• [How to complete this task]:
Your task is to print all of the data word for word.

• [Supplied records]:
★ ★ ★ ★ ★ ★ ★

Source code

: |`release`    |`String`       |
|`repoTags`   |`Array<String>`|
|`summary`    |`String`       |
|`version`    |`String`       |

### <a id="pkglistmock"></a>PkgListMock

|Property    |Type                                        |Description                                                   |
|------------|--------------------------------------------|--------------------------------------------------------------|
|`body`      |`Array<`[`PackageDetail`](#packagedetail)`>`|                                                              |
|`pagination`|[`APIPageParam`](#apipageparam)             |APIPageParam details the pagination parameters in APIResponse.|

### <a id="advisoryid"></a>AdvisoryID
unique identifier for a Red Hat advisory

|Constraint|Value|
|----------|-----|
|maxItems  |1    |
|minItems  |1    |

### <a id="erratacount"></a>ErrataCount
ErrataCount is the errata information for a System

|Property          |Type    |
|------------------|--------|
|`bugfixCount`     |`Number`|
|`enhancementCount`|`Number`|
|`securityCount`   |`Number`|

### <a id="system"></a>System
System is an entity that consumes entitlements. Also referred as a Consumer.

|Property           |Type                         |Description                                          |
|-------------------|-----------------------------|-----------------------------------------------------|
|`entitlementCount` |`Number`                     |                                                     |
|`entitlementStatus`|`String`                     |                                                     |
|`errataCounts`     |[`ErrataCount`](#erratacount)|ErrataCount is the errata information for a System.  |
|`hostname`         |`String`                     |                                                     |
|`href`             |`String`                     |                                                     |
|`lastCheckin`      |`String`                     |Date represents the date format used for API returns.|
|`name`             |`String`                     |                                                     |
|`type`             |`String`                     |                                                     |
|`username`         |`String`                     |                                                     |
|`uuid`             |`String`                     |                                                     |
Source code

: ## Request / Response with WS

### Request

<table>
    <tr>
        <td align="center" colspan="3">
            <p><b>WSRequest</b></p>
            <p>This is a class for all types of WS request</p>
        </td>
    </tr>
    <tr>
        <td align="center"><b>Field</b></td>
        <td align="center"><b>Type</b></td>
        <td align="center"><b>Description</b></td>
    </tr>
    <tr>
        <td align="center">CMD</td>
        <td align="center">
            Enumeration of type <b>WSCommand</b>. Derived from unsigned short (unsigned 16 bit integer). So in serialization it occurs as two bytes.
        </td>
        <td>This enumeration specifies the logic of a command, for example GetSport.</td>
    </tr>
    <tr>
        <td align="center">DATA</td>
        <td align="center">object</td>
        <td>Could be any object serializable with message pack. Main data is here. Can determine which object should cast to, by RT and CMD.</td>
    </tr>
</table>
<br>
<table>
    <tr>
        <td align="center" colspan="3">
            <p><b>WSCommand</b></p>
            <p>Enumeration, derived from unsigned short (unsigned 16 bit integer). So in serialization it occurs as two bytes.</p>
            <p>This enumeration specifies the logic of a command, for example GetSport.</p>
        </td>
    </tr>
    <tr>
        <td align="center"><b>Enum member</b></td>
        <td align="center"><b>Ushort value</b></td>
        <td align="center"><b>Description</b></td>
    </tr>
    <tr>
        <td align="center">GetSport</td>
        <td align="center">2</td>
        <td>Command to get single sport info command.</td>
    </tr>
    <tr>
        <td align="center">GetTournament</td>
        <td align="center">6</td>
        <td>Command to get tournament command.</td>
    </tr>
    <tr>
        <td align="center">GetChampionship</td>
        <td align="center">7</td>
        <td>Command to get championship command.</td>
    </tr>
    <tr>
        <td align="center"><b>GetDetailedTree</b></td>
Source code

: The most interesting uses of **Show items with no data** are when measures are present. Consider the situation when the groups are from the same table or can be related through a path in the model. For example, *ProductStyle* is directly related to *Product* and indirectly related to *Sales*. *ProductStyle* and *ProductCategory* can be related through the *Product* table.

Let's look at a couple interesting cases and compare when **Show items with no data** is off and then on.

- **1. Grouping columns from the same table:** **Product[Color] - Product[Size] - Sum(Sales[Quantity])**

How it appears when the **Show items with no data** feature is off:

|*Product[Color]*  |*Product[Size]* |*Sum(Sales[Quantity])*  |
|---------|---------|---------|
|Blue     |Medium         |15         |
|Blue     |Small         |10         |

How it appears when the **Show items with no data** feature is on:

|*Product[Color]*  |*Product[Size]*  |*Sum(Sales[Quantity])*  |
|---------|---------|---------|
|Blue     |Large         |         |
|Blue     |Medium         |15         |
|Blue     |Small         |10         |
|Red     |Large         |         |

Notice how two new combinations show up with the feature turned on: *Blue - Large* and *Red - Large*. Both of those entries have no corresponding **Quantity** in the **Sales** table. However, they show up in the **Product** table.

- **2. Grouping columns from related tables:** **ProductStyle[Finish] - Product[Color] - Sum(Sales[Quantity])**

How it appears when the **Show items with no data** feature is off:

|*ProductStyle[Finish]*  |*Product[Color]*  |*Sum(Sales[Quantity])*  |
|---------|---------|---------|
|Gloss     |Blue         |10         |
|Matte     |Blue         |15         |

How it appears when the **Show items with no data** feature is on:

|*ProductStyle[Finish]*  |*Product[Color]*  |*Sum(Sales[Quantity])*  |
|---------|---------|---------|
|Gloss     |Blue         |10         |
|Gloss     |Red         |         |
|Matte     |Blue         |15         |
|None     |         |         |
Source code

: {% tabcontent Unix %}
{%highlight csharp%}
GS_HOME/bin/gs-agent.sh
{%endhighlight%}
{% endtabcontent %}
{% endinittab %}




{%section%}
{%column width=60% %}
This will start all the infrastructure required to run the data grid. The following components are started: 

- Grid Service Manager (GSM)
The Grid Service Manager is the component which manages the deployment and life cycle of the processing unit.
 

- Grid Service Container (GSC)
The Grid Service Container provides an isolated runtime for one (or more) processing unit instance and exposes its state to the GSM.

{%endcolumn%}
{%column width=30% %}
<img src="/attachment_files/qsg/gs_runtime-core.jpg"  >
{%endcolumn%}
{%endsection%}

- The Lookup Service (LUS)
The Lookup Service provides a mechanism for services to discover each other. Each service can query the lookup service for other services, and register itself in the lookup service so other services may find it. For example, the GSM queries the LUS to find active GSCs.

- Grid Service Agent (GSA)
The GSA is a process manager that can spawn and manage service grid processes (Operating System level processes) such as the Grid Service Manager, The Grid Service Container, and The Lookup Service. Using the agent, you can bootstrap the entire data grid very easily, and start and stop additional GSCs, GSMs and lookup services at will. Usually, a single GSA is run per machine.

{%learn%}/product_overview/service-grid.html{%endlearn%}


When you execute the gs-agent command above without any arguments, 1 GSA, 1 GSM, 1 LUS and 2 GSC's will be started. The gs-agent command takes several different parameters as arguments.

★ ★ ★ ★ ★ ★ ★

• [Answer section]:
Source code

: |`release`    |`String`       |
|`repoTags`   |`Array<String>`|
|`summary`    |`String`       |
|`version`    |`String`       |

### <a id="pkglistmock"></a>PkgListMock

|Property    |Type                                        |Description                                                   |
|------------|--------------------------------------------|--------------------------------------------------------------|
|`body`      |`Array<`[`PackageDetail`](#packagedetail)`>`|                                                              |
|`pagination`|[`APIPageParam`](#apipageparam)             |APIPageParam details the pagination parameters in APIResponse.|

### <a id="advisoryid"></a>AdvisoryID
unique identifier for a Red Hat advisory

|Constraint|Value|
|----------|-----|
|maxItems  |1    |
|minItems  |1    |

### <a id="erratacount"></a>ErrataCount
ErrataCount is the errata information for a System

|Property          |Type    |
|------------------|--------|
|`bugfixCount`     |`Number`|
|`enhancementCount`|`Number`|
|`securityCount`   |`Number`|

### <a id="system"></a>System
System is an entity that consumes entitlements. Also referred as a Consumer.

|Property           |Type                         |Description                                          |
|-------------------|-----------------------------|-----------------------------------------------------|
|`entitlementCount` |`Number`                     |                                                     |
|`entitlementStatus`|`String`                     |                                                     |
|`errataCounts`     |[`ErrataCount`](#erratacount)|ErrataCount is the errata information for a System.  |
|`hostname`         |`String`                     |                                                     |
|`href`             |`String`                     |                                                     |
|`lastCheckin`      |`String`                     |Date represents the date format used for API returns.|
|`name`             |`String`                     |                                                     |
|`type`             |`String`                     |                                                     |
|`username`         |`String`                     |                                                     |
|`uuid`             |`String`                     |                                                     |
Source code

: ## Request / Response with WS

### Request

<table>
    <tr>
        <td align="center" colspan="3">
            <p><b>WSRequest</b></p>
            <p>This is a class for all types of WS request</p>
        </td>
    </tr>
    <tr>
        <td align="center"><b>Field</b></td>
        <td align="center"><b>Type</b></td>
        <td align="center"><b>Description</b></td>
    </tr>
    <tr>
        <td align="center">CMD</td>
        <td align="center">
            Enumeration of type <b>WSCommand</b>. Derived from unsigned short (unsigned 16 bit integer). So in serialization it occurs as two bytes.
        </td>
        <td>This enumeration specifies the logic of a command, for example GetSport.</td>
    </tr>
    <tr>
        <td align="center">DATA</td>
        <td align="center">object</td>
        <td>Could be any object serializable with message pack. Main data is here. Can determine which object should cast to, by RT and CMD.</td>
    </tr>
</table>
<br>
<table>
    <tr>
        <td align="center" colspan="3">
            <p><b>WSCommand</b></p>
            <p>Enumeration, derived from unsigned short (unsigned 16 bit integer). So in serialization it occurs as two bytes.</p>
            <p>This enumeration specifies the logic of a command, for example GetSport.</p>
        </td>
    </tr>
    <tr>
        <td align="center"><b>Enum member</b></td>
        <td align="center"><b>Ushort value</b></td>
        <td align="center"><b>Description</b></td>
    </tr>
    <tr>
        <td align="center">GetSport</td>
        <td align="center">2</td>
        <td>Command to get single sport info command.</td>
    </tr>
    <tr>
        <td align="center">GetTournament</td>
        <td align="center">6</td>
        <td>Command to get tournament command.</td>
    </tr>
    <tr>
        <td align="center">GetChampionship</td>
        <td align="center">7</td>
        <td>Command to get championship command.</td>
    </tr>
    <tr>
        <td align="center"><b>GetDetailedTree</b></td>
Source code

: The most interesting uses of **Show items with no data** are when measures are present. Consider the situation when the groups are from the same table or can be related through a path in the model. For example, *ProductStyle* is directly related to *Product* and indirectly related to *Sales*. *ProductStyle* and *ProductCategory* can be related through the *Product* table.

Let's look at a couple interesting cases and compare when **Show items with no data** is off and then on.

- **1. Grouping columns from the same table:** **Product[Color] - Product[Size] - Sum(Sales[Quantity])**

How it appears when the **Show items with no data** feature is off:

|*Product[Color]*  |*Product[Size]* |*Sum(Sales[Quantity])*  |
|---------|---------|---------|
|Blue     |Medium         |15         |
|Blue     |Small         |10         |

How it appears when the **Show items with no data** feature is on:

|*Product[Color]*  |*Product[Size]*  |*Sum(Sales[Quantity])*  |
|---------|---------|---------|
|Blue     |Large         |         |
|Blue     |Medium         |15         |
|Blue     |Small         |10         |
|Red     |Large         |         |

Notice how two new combinations show up with the feature turned on: *Blue - Large* and *Red - Large*. Both of those entries have no corresponding **Quantity** in the **Sales** table. However, they show up in the **Product** table.

- **2. Grouping columns from related tables:** **ProductStyle[Finish] - Product[Color] - Sum(Sales[Quantity])**

How it appears when the **Show items with no data** feature is off:

|*ProductStyle[Finish]*  |*Product[Color]*  |*Sum(Sales[Quantity])*  |
|---------|---------|---------|
|Gloss     |Blue         |10         |
|Matte     |Blue         |15         |

How it appears when the **Show items with no data** feature is on:

|*ProductStyle[Finish]*  |*Product[Color]*  |*Sum(Sales[Quantity])*  |
|---------|---------|---------|
|Gloss     |Blue         |10         |
|Gloss     |Red         |         |
|Matte     |Blue         |15         |
|None     |         |         |
Source code

: {% tabcontent Unix %}
{%highlight csharp%}
GS_HOME/bin/gs-agent.sh
{%endhighlight%}
{% endtabcontent %}
{% endinittab %}




{%section%}
{%column width=60% %}
This will start all the infrastructure required to run the data grid. The following components are started: 

- Grid Service Manager (GSM)
The Grid Service Manager is the component which manages the deployment and life cycle of the processing unit.
 

- Grid Service Container (GSC)
The Grid Service Container provides an isolated runtime for one (or more) processing unit instance and exposes its state to the GSM.

{%endcolumn%}
{%column width=30% %}
<img src="/attachment_files/qsg/gs_runtime-core.jpg"  >
{%endcolumn%}
{%endsection%}

- The Lookup Service (LUS)
The Lookup Service provides a mechanism for services to discover each other. Each service can query the lookup service for other services, and register itself in the lookup service so other services may find it. For example, the GSM queries the LUS to find active GSCs.

- Grid Service Agent (GSA)
The GSA is a process manager that can spawn and manage service grid processes (Operating System level processes) such as the Grid Service Manager, The Grid Service Container, and The Lookup Service. Using the agent, you can bootstrap the entire data grid very easily, and start and stop additional GSCs, GSMs and lookup services at will. Usually, a single GSA is run per machine.

{%learn%}/product_overview/service-grid.html{%endlearn%}


When you execute the gs-agent command above without any arguments, 1 GSA, 1 GSM, 1 LUS and 2 GSC's will be started. The gs-agent command takes several different parameters as arguments.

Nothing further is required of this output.